Convertire… senza parole

Mercoledì delle Ceneri

Ogni anno, il cammino quaresimale ci chiede di metterci silenziosamente e serenamente in fila per ricevere sul capo un pugnetto di cenere e sentirci ripetere con austera solennità: <Convertitevi e credete al Vangelo>. La liturgia non ci chiede di rispondere nulla e di non aggiungere neanche un <Amen> rituale a questa parola. Sembra che la nostra risposta debba essere silenziosa e il nostro silenzio sia il modo più promettente per lasciarci interpellare senza fare promesse, ma semplicemente mettendoci in cammino aspettando che la risposta sia data dalla strada che sapremo percorrere in verità. La parola del Signore ci aiuta a radicare il nostro cammino di conversione nelle esigenze proprie del Vangelo che sembrano fare tutt’uno con la nostra vita intima e con la nostra umana compagnia. La preghiera deve essere segreta; l’elemosina non può che essere un segreto tra noi e il fratello più povero; il digiuno e la rinuncia non possono che toccare l’intimità del nostro corpo avvertito come luogo di relazione, di amore, di crescita. Tutto è ritmato da un ritornello: <e il Padre tuo, che vede nel segreto, ti ricompenserà> (Mt 6, 4). Questo ritornello è come l’intonazione inconfondibile di ogni Quaresima per diventare il ritmo segreto e intimo della nostra stessa vita di discepoli.

Il tempo della Quaresima è un tempo propizio, l’apostolo lo dichiara <un momento favorevole> (2Cor 6, 2). Il cammino di preghiera, di carità, di attenzione è come una possibilità che doniamo a noi stessi per essere in verità ciò che sentiamo di essere profondamente. Il profeta Gioele si fa interprete della passione di Dio per noi che aspetta, da ciascuno di noi, una risposta e ci ricorda come e quanto <Il Signore si mostra geloso per la sua terra e si muove a compassione del suo popolo> (Gl 2, 18). Così il <corno> (2, 15) di guerra diventa l’invito a lottare contro tutto ciò che in noi e attorno a noi può oscurare il volto di Dio <misericordioso e pietoso, lento all’ira, di grande amore> (2, 13) stando attenti a non <suonare la tromba> (Mt 6, 2) della vanagloria. La cenere che profuma il nostro capo non è solo memoria della nostra mortalità e del nostro limite, è anche memoria della passione di Dio per noi che lo rende capace di ridurre a nulla – in cenere! – tutte le nostre colpe e i nostri errori. Come spiega padre Delfieux: <all’inizio della Quaresima non ci viene solo ricordato che siamo vasi fragili, caduchi e mortali>. Se il nostro venire dalla terra e ritornare alla terra è la verità prima non è né l’ultima né, tantomeno la principale, poiché <in questo vaso di argilla il Signore ha posto il tesoro della sua stessa vita>1.

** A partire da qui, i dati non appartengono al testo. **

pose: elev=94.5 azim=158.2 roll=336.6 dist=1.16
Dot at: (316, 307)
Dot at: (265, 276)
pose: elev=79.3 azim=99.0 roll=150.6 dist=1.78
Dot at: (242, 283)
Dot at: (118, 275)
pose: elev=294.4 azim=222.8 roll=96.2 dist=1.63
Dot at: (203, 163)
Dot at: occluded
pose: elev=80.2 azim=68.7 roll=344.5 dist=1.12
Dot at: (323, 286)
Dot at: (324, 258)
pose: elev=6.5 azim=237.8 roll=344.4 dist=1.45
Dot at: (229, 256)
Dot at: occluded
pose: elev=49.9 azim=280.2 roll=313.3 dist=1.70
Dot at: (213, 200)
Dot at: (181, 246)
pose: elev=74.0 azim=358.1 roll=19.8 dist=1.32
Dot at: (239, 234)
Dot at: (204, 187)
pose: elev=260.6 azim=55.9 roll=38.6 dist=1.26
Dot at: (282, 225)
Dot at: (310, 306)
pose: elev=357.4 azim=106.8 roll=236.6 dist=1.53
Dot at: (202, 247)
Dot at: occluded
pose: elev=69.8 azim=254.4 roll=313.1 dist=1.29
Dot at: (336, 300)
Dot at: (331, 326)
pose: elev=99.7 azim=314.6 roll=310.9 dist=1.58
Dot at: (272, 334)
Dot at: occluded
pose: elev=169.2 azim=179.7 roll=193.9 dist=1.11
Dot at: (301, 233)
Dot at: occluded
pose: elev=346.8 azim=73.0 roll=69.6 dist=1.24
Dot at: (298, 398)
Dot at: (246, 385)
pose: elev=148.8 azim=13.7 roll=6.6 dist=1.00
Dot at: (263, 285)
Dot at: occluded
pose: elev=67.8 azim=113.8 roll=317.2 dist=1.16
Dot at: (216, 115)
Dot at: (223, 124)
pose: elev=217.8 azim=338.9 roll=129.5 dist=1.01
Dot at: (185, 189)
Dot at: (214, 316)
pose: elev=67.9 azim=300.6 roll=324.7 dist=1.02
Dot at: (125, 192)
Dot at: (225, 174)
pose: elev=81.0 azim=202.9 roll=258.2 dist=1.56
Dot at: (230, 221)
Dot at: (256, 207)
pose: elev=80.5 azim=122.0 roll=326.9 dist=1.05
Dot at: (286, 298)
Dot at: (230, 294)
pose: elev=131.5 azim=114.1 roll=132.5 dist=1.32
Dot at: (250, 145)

Un passo ci viene chiesto per primo: metterci in fila e accogliere sulla nostra testa il segno di ciò che siamo, da cui veniamo e verso cui andiamo. Eppure, in questo silenzio potremo sentire uno sguardo su di noi ed è uno sguardo di fuoco capace di ridurre in cenere tutte le nostre paure facendoci sentire peccatori… perdonati e amati. Per sentire questo dobbiamo esporci fino a consegnarci al Padre mettendoci alla sequela del Signore Gesù che sale a Gerusalemme senza temere di scendere verso l’umiliazione. Forse nel silenzio assordante del Golgota la frase che ci viene oggi consegnata ha sostenuto la speranza del Crocifisso nel momento del più grande digiuno, il digiuno da se stessi: <ma solo il Padre tuo, che è nel segreto; e il Padre tuo, che vede nel segreto, ti ricompenserà> (Mt 6, 18).


1. P. M. DELFIEUX, Évangéliques, Parole et Silence, Les Plans 2013, p. 32.